Given data:
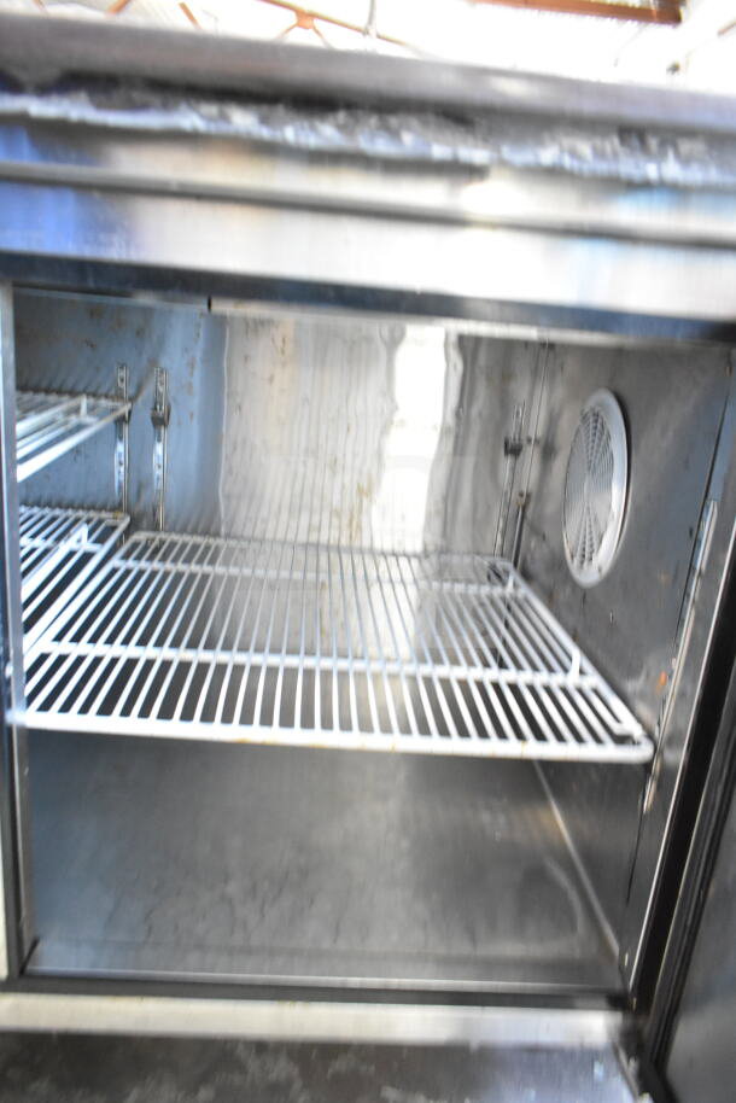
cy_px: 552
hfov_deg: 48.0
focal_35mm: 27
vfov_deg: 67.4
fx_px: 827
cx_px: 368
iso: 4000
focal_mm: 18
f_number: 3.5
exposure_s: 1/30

* * *

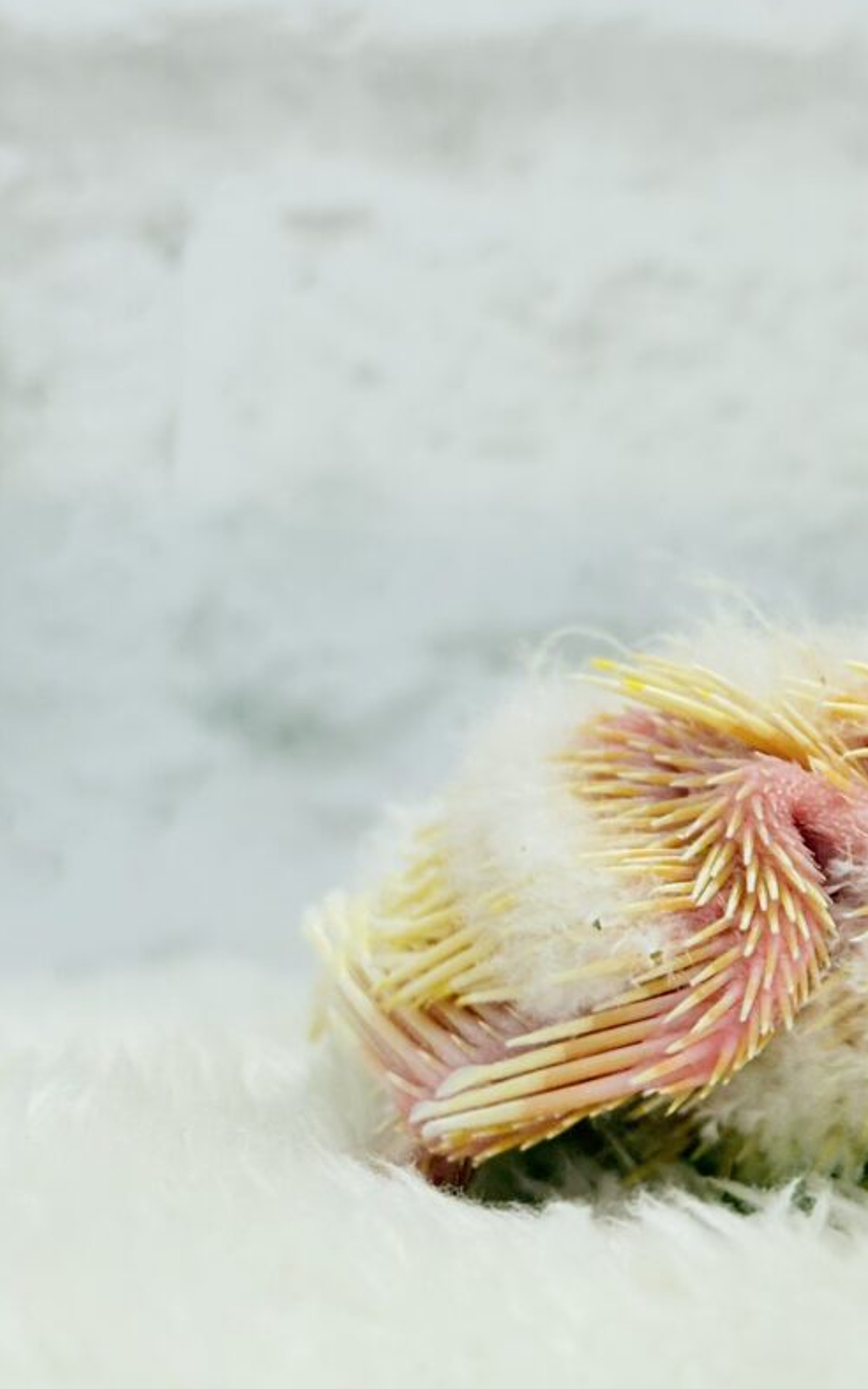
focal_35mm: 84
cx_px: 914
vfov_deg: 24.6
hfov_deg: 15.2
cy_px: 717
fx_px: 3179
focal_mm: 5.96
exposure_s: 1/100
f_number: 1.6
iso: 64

Exercise requirements:
Take the entries above and return only the lines from the one with "focal_35mm: 27" to the one with "exposure_s: 1/30", both included, unchanged.

Output for this exercise:
focal_35mm: 27
vfov_deg: 67.4
fx_px: 827
cx_px: 368
iso: 4000
focal_mm: 18
f_number: 3.5
exposure_s: 1/30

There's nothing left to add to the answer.